Fixing Cognitive Distortions


Cognitive distortions have a way of playing havoc with our lives--if we let them. This kind of thinking can be undone, but it takes effort and lots of practice every day. If you want to stop the irrational thinking, you can start by trying out the exercises below. 11.Identify Our Cognitive Distortion. We need to create a list of our troublesome thoughts and examine them later for matches with a list of cognitive distortions. An examination of our cognitive distortions allows us to see which distortions we prefer. Additionally, this process will allow us to think about our problem or predicament in more natural and realistic ways. 12.Examine the Evidence. A thorough examination of an experience allows us to identify the basis for our distorted thoughts. If we are quite self-critical, then, we should identify a number of experiences and situations where we had success. 13.Double Standard Method. An alternative to "self-talk" that is harsh and demeaning is to talk to ourselves in the same compassionate and caring way that we would talk with a friend in a similar situation. 14.Thinking in Shades of Gray.

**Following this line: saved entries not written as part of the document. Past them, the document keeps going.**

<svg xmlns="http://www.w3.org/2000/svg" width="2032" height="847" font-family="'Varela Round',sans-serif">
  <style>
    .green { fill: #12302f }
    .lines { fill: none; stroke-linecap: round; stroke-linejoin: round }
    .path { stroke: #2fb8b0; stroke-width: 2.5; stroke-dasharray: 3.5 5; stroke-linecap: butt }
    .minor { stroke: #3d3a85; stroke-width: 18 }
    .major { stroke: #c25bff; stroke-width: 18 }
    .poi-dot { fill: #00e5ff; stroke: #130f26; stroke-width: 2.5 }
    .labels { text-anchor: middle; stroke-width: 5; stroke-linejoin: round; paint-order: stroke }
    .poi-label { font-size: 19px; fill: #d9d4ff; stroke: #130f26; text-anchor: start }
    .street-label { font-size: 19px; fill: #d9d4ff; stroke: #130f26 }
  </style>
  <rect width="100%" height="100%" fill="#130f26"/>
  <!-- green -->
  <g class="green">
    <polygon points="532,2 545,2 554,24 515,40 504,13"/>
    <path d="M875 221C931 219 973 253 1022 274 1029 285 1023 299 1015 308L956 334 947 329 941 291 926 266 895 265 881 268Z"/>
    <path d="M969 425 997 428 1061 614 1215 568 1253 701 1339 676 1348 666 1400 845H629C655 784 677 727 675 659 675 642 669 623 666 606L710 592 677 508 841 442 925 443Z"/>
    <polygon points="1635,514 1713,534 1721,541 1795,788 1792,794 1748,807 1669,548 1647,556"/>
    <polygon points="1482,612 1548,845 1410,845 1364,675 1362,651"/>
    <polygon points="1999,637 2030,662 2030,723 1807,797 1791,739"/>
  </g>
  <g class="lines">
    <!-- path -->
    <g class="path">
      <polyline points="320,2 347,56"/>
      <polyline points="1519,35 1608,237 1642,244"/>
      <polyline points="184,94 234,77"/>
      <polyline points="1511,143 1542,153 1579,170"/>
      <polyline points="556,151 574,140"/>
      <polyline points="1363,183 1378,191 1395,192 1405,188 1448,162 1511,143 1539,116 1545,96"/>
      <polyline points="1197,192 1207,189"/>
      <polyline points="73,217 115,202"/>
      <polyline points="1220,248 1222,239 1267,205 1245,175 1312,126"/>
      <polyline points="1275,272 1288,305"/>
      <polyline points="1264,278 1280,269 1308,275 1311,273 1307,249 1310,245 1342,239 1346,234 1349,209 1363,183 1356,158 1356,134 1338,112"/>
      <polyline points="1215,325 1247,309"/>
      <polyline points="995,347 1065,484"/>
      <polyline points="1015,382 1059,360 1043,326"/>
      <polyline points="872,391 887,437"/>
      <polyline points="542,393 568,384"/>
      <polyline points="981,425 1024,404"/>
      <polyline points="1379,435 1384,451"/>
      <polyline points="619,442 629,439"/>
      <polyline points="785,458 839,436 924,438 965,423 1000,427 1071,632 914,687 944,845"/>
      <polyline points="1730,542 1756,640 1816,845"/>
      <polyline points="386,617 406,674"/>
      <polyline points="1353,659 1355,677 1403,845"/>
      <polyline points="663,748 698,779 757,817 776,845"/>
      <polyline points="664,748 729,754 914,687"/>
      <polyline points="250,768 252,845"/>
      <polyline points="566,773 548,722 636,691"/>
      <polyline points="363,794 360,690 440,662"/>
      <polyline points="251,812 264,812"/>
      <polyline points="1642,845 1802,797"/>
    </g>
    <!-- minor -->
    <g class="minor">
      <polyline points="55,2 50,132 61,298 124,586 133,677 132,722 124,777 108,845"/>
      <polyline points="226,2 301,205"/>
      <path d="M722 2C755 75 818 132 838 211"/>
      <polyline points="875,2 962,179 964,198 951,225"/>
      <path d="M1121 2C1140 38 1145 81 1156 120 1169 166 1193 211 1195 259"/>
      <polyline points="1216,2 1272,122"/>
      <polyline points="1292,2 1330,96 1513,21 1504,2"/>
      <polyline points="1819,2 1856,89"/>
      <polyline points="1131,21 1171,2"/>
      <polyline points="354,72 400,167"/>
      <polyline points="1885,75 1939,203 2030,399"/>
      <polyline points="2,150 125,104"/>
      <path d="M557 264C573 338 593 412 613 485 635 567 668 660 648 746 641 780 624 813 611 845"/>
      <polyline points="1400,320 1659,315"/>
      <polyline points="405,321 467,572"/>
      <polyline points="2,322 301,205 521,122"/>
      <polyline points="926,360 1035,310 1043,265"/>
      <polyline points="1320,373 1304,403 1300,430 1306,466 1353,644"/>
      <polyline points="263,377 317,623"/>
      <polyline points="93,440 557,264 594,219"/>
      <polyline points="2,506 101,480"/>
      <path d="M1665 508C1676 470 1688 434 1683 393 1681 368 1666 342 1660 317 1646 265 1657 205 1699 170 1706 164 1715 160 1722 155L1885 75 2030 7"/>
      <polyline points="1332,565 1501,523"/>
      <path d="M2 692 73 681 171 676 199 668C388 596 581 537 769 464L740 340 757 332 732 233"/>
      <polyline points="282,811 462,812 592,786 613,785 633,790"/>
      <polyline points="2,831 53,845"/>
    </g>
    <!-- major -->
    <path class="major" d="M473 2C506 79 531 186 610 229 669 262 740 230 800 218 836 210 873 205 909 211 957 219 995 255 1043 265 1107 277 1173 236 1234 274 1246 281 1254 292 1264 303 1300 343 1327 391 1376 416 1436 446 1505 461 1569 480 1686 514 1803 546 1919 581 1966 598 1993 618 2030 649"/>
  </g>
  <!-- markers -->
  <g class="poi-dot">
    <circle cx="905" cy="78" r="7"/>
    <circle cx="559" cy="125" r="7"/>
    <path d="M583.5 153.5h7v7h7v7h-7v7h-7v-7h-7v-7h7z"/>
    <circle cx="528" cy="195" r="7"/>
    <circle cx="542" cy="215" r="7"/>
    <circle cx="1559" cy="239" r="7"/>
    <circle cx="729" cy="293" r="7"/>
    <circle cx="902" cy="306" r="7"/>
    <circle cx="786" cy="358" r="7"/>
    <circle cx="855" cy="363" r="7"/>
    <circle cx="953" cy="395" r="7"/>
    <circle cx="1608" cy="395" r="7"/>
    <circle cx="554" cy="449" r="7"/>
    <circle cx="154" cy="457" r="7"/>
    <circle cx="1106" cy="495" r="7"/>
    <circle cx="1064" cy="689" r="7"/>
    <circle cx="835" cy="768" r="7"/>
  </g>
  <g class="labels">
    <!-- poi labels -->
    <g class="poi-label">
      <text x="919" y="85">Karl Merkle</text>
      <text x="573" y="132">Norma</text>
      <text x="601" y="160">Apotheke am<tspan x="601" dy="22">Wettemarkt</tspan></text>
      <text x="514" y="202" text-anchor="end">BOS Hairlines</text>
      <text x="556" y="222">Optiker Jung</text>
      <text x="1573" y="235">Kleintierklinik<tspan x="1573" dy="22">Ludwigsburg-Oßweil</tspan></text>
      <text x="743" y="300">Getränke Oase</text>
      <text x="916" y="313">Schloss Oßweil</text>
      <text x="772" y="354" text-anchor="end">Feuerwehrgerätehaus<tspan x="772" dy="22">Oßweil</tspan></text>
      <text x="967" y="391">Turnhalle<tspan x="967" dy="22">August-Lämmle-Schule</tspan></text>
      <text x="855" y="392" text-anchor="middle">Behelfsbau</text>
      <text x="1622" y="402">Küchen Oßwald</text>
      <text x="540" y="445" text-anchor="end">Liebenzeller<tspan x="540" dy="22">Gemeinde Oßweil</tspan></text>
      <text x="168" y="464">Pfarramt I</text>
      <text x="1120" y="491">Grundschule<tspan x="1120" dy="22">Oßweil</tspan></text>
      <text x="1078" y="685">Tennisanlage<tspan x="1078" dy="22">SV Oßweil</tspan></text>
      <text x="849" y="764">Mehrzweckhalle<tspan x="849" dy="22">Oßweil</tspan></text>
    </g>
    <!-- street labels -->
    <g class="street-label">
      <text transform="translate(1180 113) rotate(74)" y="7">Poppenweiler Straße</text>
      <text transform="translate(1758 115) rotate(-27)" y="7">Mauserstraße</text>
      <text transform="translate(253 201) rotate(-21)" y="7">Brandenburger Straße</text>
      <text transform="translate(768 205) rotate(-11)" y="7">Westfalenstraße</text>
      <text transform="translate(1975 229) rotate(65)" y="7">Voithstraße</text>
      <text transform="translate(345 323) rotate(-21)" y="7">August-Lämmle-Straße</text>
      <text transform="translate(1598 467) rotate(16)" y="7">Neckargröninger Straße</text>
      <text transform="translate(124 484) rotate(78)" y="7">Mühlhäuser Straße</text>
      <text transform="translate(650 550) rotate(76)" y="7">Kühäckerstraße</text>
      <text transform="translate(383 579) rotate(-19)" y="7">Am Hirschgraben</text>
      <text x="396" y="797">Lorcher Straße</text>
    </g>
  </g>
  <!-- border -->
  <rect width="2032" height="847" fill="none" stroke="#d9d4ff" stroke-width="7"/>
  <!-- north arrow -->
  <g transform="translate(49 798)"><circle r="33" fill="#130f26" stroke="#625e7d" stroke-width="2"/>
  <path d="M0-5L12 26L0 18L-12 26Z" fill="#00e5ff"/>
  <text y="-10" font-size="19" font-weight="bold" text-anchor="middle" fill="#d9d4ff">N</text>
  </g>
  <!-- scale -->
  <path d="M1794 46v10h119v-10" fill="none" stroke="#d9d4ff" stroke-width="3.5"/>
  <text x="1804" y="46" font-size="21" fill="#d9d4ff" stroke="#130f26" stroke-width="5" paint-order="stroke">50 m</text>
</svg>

Instead of thinking about our problem or predicament in an either-or polarity, evaluate things on a scale of 0-100. When a plan or goal is not fully realized, think about and evaluate the experience as a partial success, again, on a scale of 0-100. 15.Survey Method. We need to seek the opinions of others regarding whether our thoughts and attitudes are realistic. If we believe that our anxiety about an upcoming event is unwarranted, check with a few trusted friends or relatives. 16.Definitions. What does it mean to define ourselves as "inferior," "a loser," "a fool," or "abnormal." An examination of these and other global labels likely will reveal that they more closely represent specific behaviors, or an identifiable behavior pattern instead of the total person. 17.Re-attribution. Often, we automatically blame ourselves for the problems and predicaments we experience. Identify external factors and other individuals that contributed to the problem. Regardless of

the degree of responsibility we assume, our energy is best utilized in the pursuit of resolutions to problems or identifying ways to cope with predicaments. 18.Cost-Benefit Analysis. It is helpful to list the advantages and disadvantages of feelings, thoughts, or behaviors. A cost-benefit analysis will help us to ascertain what we are gaining from feeling bad, distorted thinking, and inappropriate behavior. Note: 1) clinical concept of secondary gain; and 2) refer to cost-benefit analysis. Reference: Burns, D.D. (1989). The feeling good handbook: Using the new mood therapy in everyday life. New York: William Morrow.